Thomas Wani, a resident of Nyai at Northern Bari Payam in the outskirts of Juba city mentioned he had constructed a pit latrine with the support from Polish Humanitarian Action; “Before then I didn’t have a latrine, we went for open defecation, which was particularly difficult when it was raining, especially for those suffering from diarrhea”, Wani said. This practice is also dangerous as it leaves the individuals exposed to wild animals, including snakes.
Wani further narrated that he has seen a lot of positive changes in his family’s health since they began using the latrine. A statement reiterated by others, such as a widow called Victoria Lino, resident of Nyai whom stated that the use of latrine had improved her family’s life, “10 years we struggled with numerous diseases related to poor hygiene and sanitation, we had stomachaches, diarrhea, and cholera all around just because children defecated all over the compound, we the elders also did not use latrines, as they were not available”, Victoria said.
Northern Bari Payam is located on the lowland part of the river Nile, north of Juba, and is one of the villages spotted as a cholera hotspot by the Ministry of Health in collaboration with the WASH cluster in the country. PAH was selected to focus on service delivery to reduce human suffering through community sensitization on the use of latrines in order to improve hygiene and sanitation following repeated cholera outbreak in 2014, 2015 and 2016.
Victoria said that before Polish Humanitarian Action intervened in her village she struggled to construct one latrine using local materials, but the latrine did not last due to flood, “when it collapsed we went back to open defecation, but then PAH came and supported with tools and trained us on how to build better latrines, capable of withstanding the rain”.

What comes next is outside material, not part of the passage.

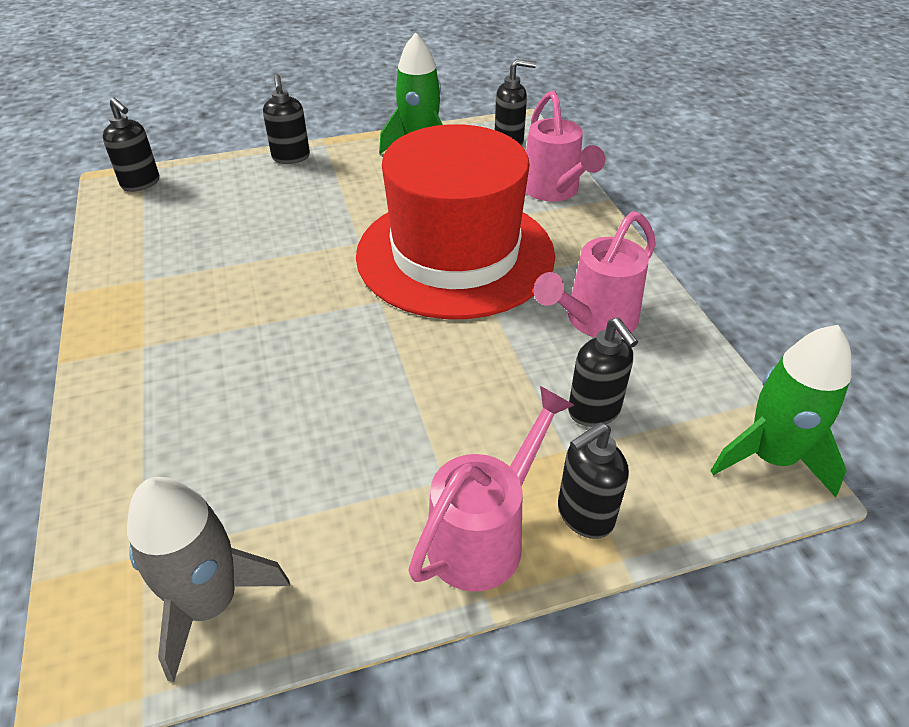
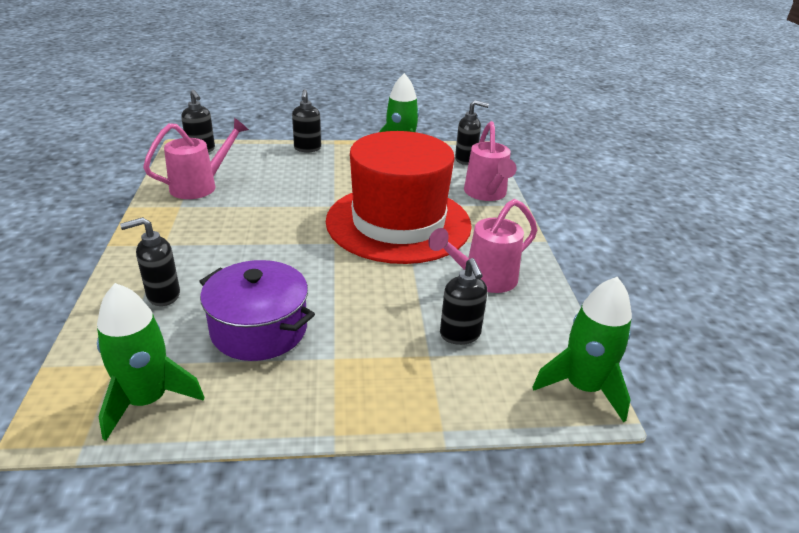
camera: 10 degrees right, 10 degrees down
(210, 603) = (147, 400): grey rocket -> green rocket
(326, 457) = (259, 329): none -> purple pot
(484, 535) = (349, 396): pink watering can -> pink watering can (200, 186)
(584, 515) = (426, 398): black soap dispenser -> black soap dispenser (163, 295)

A 37 years old woman, Easter Keji dweller of Dongoda also said her children learned a lot through the hygiene promotion PAH conducted, “Now these days my home is very clean, you never see feces or rotten objects around my compound, no case of cholera or diarrhea. Those who are able to use latrines use them and for the younger ones, their wastes are collected and put into the latrines”, Keji added. Recently, in greater Magwi in the former Eastern Equatoria state, 8 families voluntarily constructed their own latrines using local materials. This was a result of PAH mobilization on the use of latrines which reached the state and put pressure on the community there.
During celebration of world toilet day on 19th November 2017 in Dongoda village, Northern Bari Payam in outskirts of Juba city, Central Equatoria state, 11 people gave their testimonies on the importance of using latrines. A 24-year-old woman, Manuela Lawrence said, “I realized the importance of using a latrine in my family, since we began to use latrines, there has been no sickness like diarrheas and cholera, all human wastes are collected in one pit latrine”.
Polish Humanitarian Action also trained 162 communities hygiene promoters in 11 different locations, conducted awareness on proper disposal of human wastes, rehabilitated 52 broken water points, drilled 6 new boreholes, provided soaps, hygiene promotion posters, distributed PUR and water containers with taps to communities living in hard to reach and remote areas through the financial support from the European Commission and Humanitarian Aid (ECHO).
PAH continues with its commitment to change behaviors and to provide technical skills on latrine construction and use as a way to prevent diseases and improve the overall quality of life in South Sudan.